- Opening Delimiter -

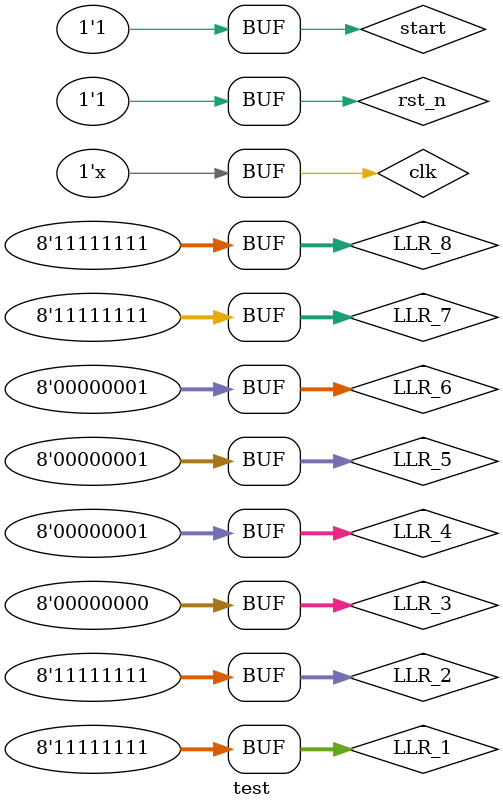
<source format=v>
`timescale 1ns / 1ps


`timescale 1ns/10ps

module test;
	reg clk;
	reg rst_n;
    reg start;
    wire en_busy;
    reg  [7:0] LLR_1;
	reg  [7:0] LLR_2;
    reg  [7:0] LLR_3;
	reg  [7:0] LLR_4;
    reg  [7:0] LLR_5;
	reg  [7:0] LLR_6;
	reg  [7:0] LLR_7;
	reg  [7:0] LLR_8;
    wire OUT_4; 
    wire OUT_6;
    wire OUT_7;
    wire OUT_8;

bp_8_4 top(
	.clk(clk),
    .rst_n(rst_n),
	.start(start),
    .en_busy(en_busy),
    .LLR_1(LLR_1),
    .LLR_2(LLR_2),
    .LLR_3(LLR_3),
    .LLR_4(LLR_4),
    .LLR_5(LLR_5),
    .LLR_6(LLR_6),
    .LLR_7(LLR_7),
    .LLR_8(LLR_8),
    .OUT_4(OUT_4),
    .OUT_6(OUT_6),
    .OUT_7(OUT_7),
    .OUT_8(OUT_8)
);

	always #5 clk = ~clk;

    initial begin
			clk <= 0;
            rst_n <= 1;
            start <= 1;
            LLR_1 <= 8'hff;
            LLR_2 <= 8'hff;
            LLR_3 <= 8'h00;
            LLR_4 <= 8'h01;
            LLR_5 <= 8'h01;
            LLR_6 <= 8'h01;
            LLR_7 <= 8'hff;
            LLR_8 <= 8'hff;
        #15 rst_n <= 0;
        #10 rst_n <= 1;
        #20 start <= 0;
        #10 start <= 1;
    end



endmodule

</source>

- Closing Delimiter -
- Opening Delimiter -

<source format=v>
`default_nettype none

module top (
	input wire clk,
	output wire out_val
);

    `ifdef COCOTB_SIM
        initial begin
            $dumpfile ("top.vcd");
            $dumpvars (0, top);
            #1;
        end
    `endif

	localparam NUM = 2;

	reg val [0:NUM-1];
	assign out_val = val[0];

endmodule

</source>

- Closing Delimiter -

From the listing, copy each line containing the word "wire".

    wire en_busy;
    wire OUT_4; 
    wire OUT_6;
    wire OUT_7;
    wire OUT_8;
	input wire clk,
	output wire out_val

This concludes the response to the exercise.